**Saved entries:**
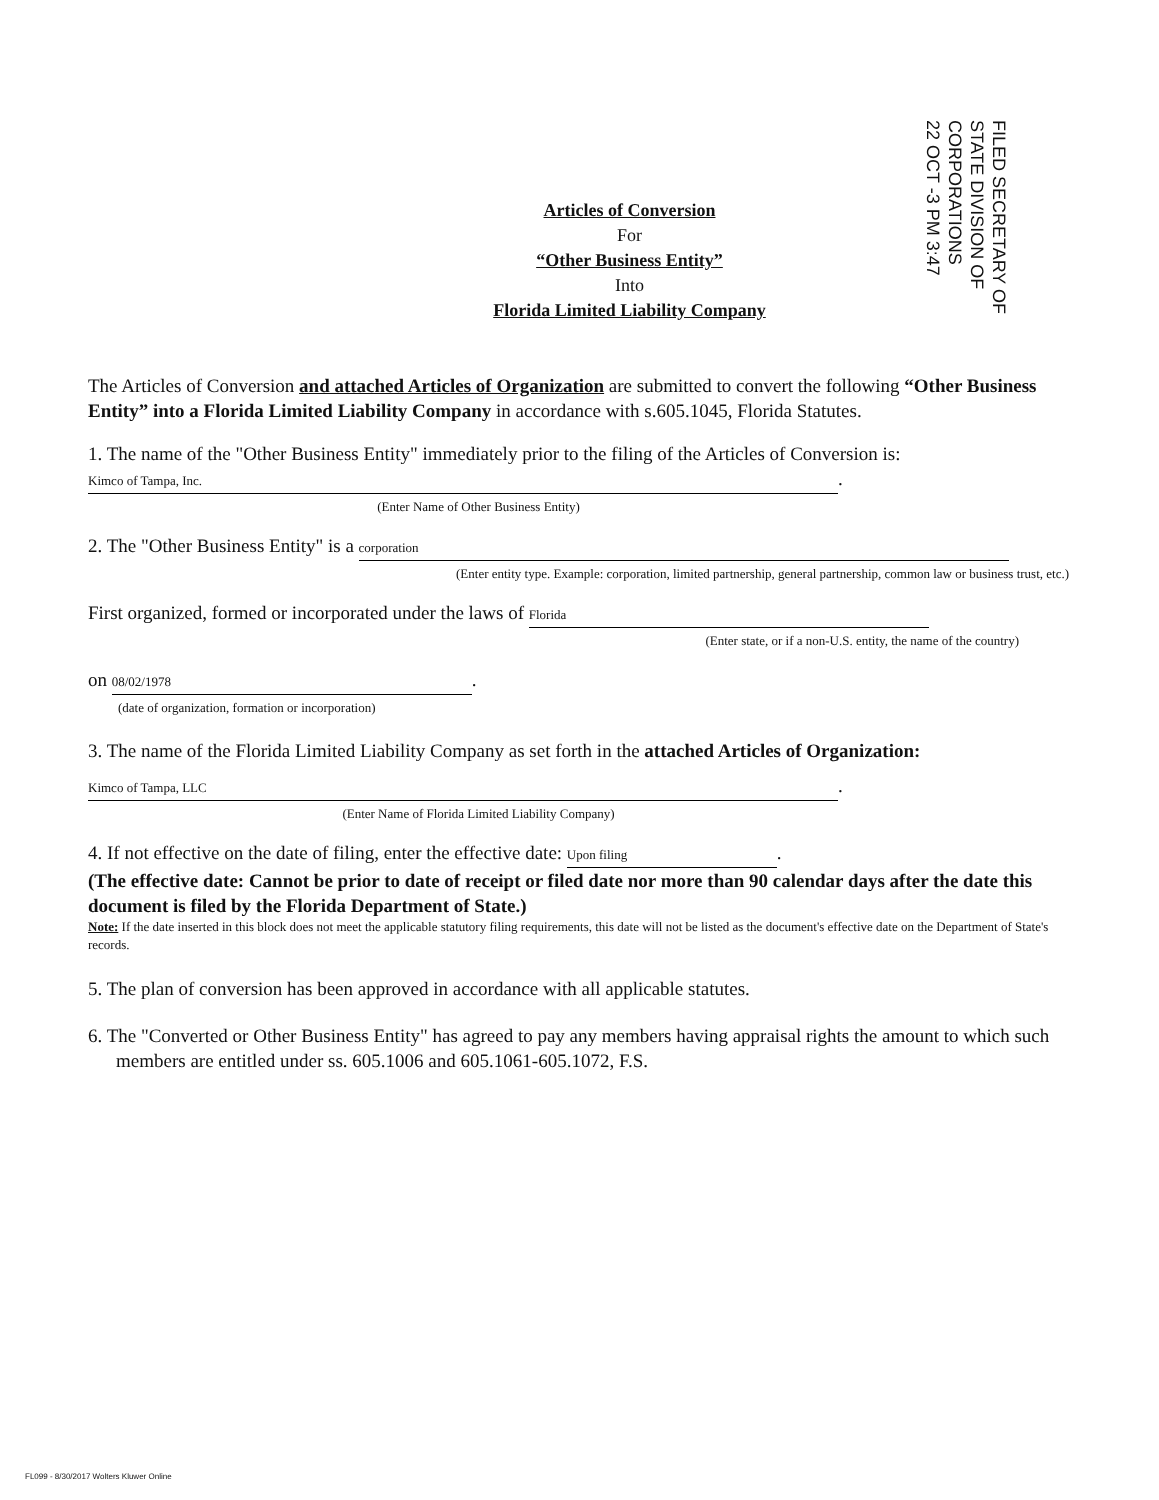FILED SECRETARY OF STATE DIVISION OF CORPORATIONS
22 OCT -3 PM 3:47
Articles of Conversion
For
“Other Business Entity”
Into
Florida Limited Liability Company
The Articles of Conversion and attached Articles of Organization are submitted to convert the following “Other Business Entity” into a Florida Limited Liability Company in accordance with s.605.1045, Florida Statutes.
1. The name of the "Other Business Entity" immediately prior to the filing of the Articles of Conversion is:
Kimco of Tampa, Inc.
.
(Enter Name of Other Business Entity)
2. The "Other Business Entity" is a corporation
(Enter entity type. Example: corporation, limited partnership, general partnership, common law or business trust, etc.)
First organized, formed or incorporated under the laws of Florida
(Enter state, or if a non-U.S. entity, the name of the country)
on 08/02/1978.
(date of organization, formation or incorporation)
3. The name of the Florida Limited Liability Company as set forth in the attached Articles of Organization:
Kimco of Tampa, LLC
.
(Enter Name of Florida Limited Liability Company)
4. If not effective on the date of filing, enter the effective date: Upon filing.
(The effective date: Cannot be prior to date of receipt or filed date nor more than 90 calendar days after the date this document is filed by the Florida Department of State.)
Note: If the date inserted in this block does not meet the applicable statutory filing requirements, this date will not be listed as the document's effective date on the Department of State's records.
5. The plan of conversion has been approved in accordance with all applicable statutes.
6. The "Converted or Other Business Entity" has agreed to pay any members having appraisal rights the amount to which such members are entitled under ss. 605.1006 and 605.1061-605.1072, F.S.
FL099 - 8/30/2017 Wolters Kluwer Online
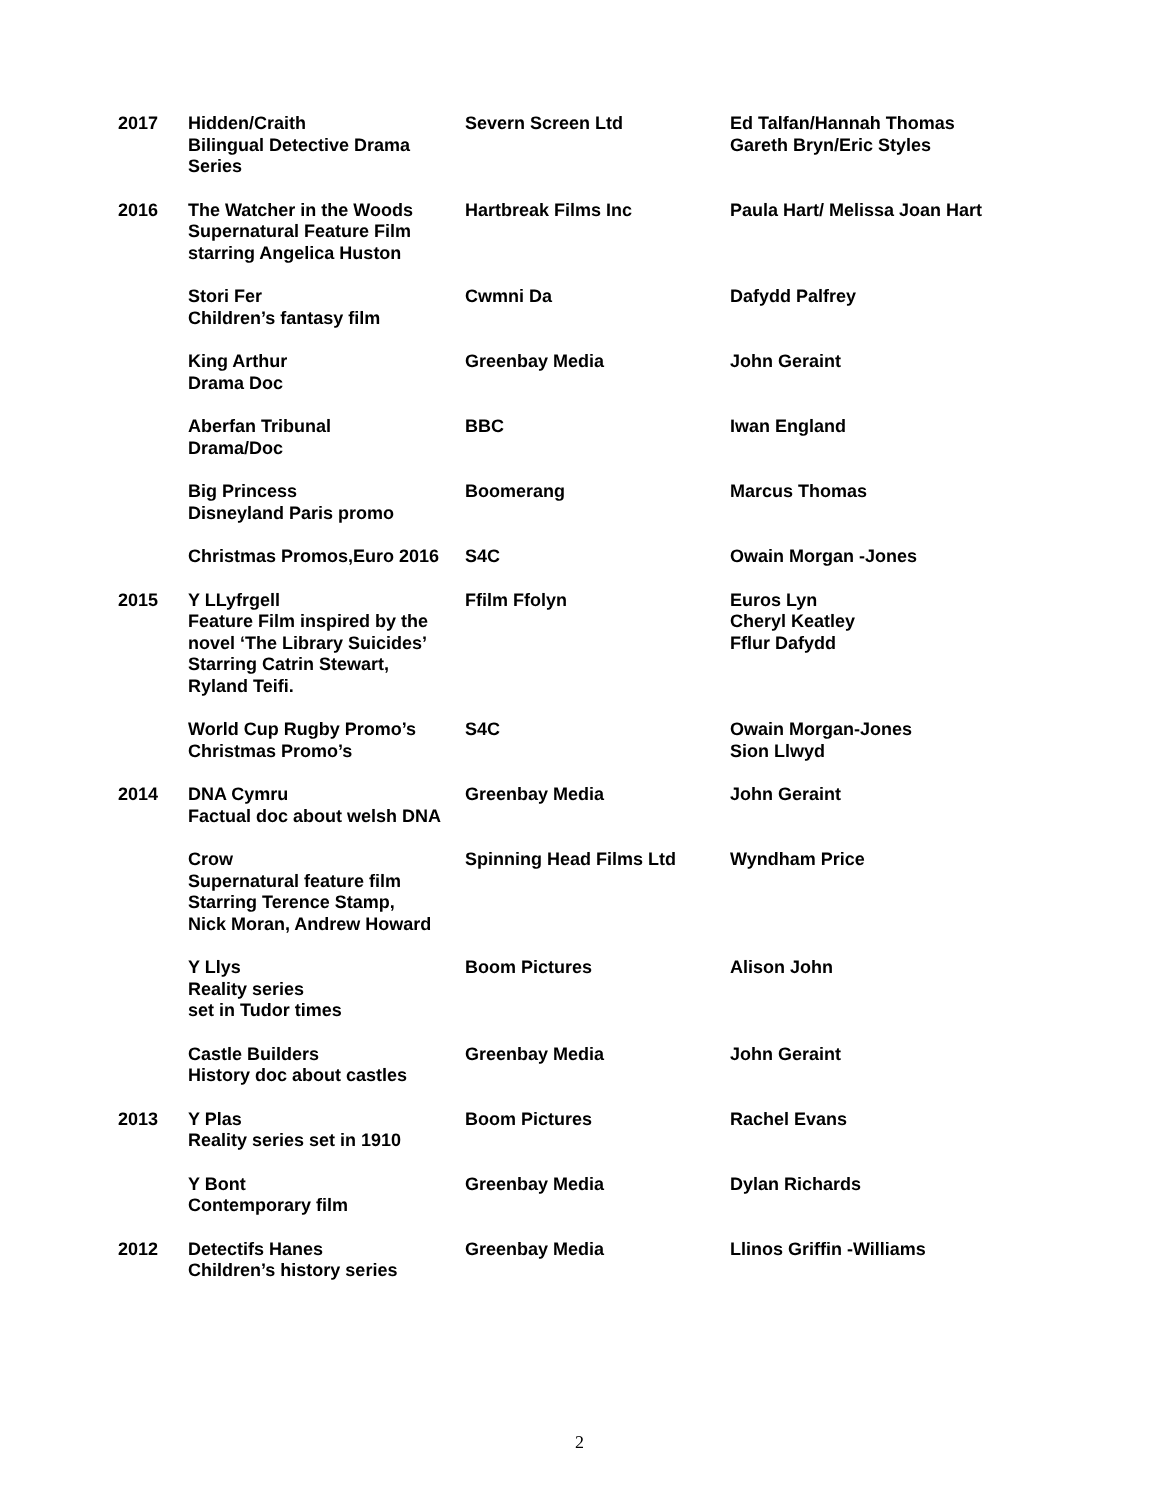| 2017 | Hidden/Craith Bilingual Detective Drama Series | Severn Screen Ltd | Ed Talfan/Hannah Thomas Gareth Bryn/Eric Styles |
| 2016 | The Watcher in the Woods Supernatural Feature Film starring Angelica Huston | Hartbreak Films Inc | Paula Hart/ Melissa Joan Hart |
| | Stori Fer Children’s fantasy film | Cwmni Da | Dafydd Palfrey |
| | King Arthur Drama Doc | Greenbay Media | John Geraint |
| | Aberfan Tribunal Drama/Doc | BBC | Iwan England |
| | Big Princess Disneyland Paris promo | Boomerang | Marcus Thomas |
| | Christmas Promos,Euro 2016 | S4C | Owain Morgan -Jones |
| 2015 | Y LLyfrgell Feature Film inspired by the novel ‘The Library Suicides’ Starring Catrin Stewart, Ryland Teifi. | Ffilm Ffolyn | Euros Lyn Cheryl Keatley Fflur Dafydd |
| | World Cup Rugby Promo’s Christmas Promo’s | S4C | Owain Morgan-Jones Sion Llwyd |
| 2014 | DNA Cymru Factual doc about welsh DNA | Greenbay Media | John Geraint |
| | Crow Supernatural feature film Starring Terence Stamp, Nick Moran, Andrew Howard | Spinning Head Films Ltd | Wyndham Price |
| | Y Llys Reality series set in Tudor times | Boom Pictures | Alison John |
| | Castle Builders History doc about castles | Greenbay Media | John Geraint |
| 2013 | Y Plas Reality series set in 1910 | Boom Pictures | Rachel Evans |
| | Y Bont Contemporary film | Greenbay Media | Dylan Richards |
| 2012 | Detectifs Hanes Children’s history series | Greenbay Media | Llinos Griffin -Williams |
2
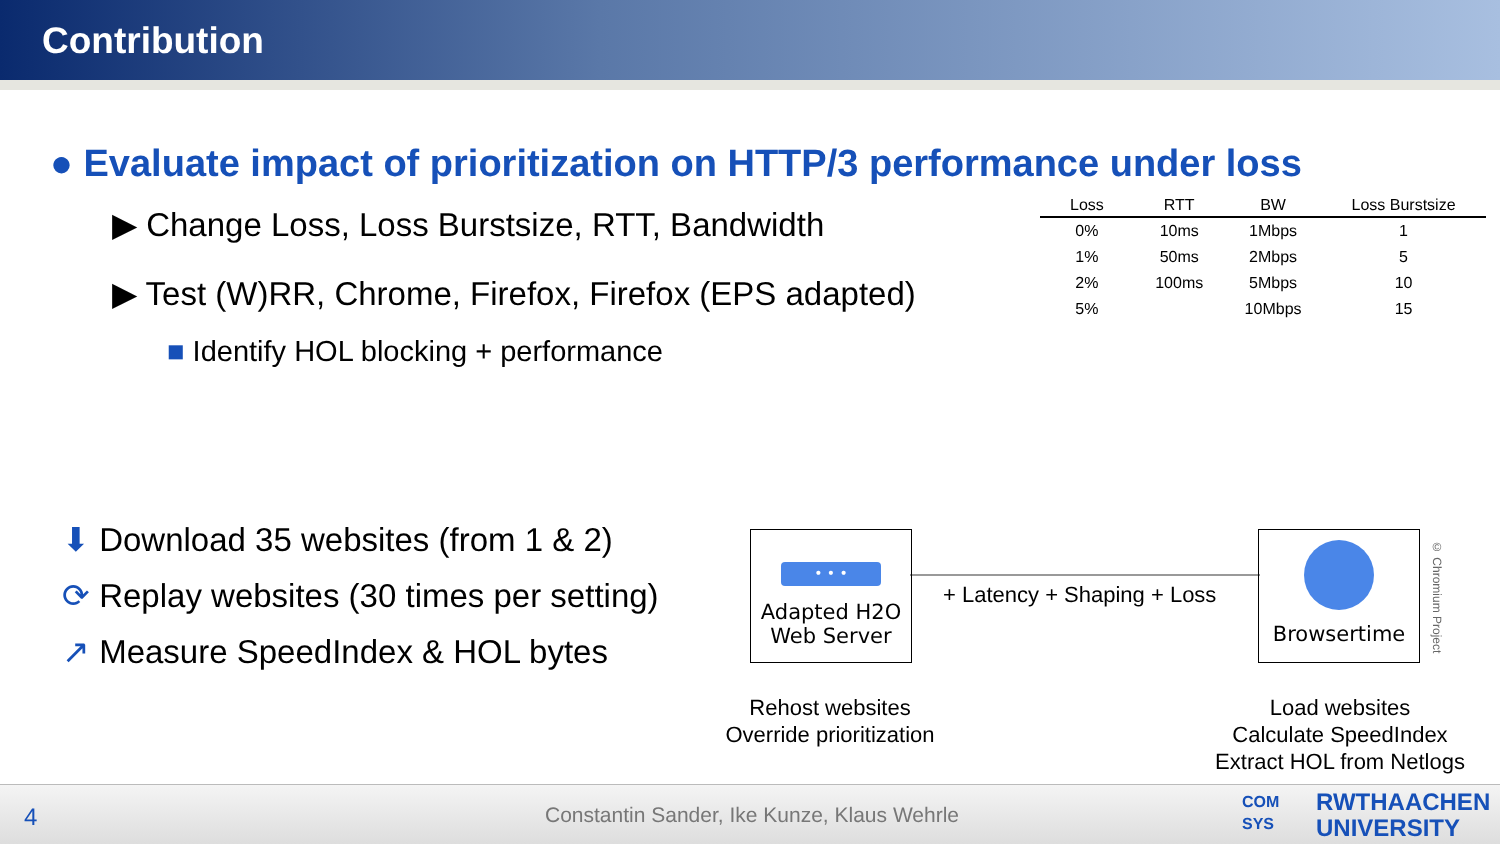Contribution
● Evaluate impact of prioritization on HTTP/3 performance under loss
▶ Change Loss, Loss Burstsize, RTT, Bandwidth
▶ Test (W)RR, Chrome, Firefox, Firefox (EPS adapted)
■ Identify HOL blocking + performance
| Loss | RTT | BW | Loss Burstsize |
| --- | --- | --- | --- |
| 0% | 10ms | 1Mbps | 1 |
| 1% | 50ms | 2Mbps | 5 |
| 2% | 100ms | 5Mbps | 10 |
| 5% | | 10Mbps | 15 |
⬇ Download 35 websites (from 1 & 2)
⟳ Replay websites (30 times per setting)
↗ Measure SpeedIndex & HOL bytes
• • •
Adapted H2O
Web Server
+ Latency + Shaping + Loss
Browsertime
© Chromium Project
Rehost websites
Override prioritization
Load websites
Calculate SpeedIndex
Extract HOL from Netlogs
4 Constantin Sander, Ike Kunze, Klaus Wehrle
COM
SYS
RWTHAACHEN
UNIVERSITY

**INSTRUCTIONS FOR THE TASK:**
Your answer must be the line holding "times per setting)" plus every later line to the end of the records, copied exactly.

**YOUR SOLUTION:**
⟳ Replay websites (30 times per setting)
↗ Measure SpeedIndex & HOL bytes
• • •
Adapted H2O
Web Server
+ Latency + Shaping + Loss
Browsertime
© Chromium Project
Rehost websites
Override prioritization
Load websites
Calculate SpeedIndex
Extract HOL from Netlogs
4 Constantin Sander, Ike Kunze, Klaus Wehrle
COM
SYS
RWTHAACHEN
UNIVERSITY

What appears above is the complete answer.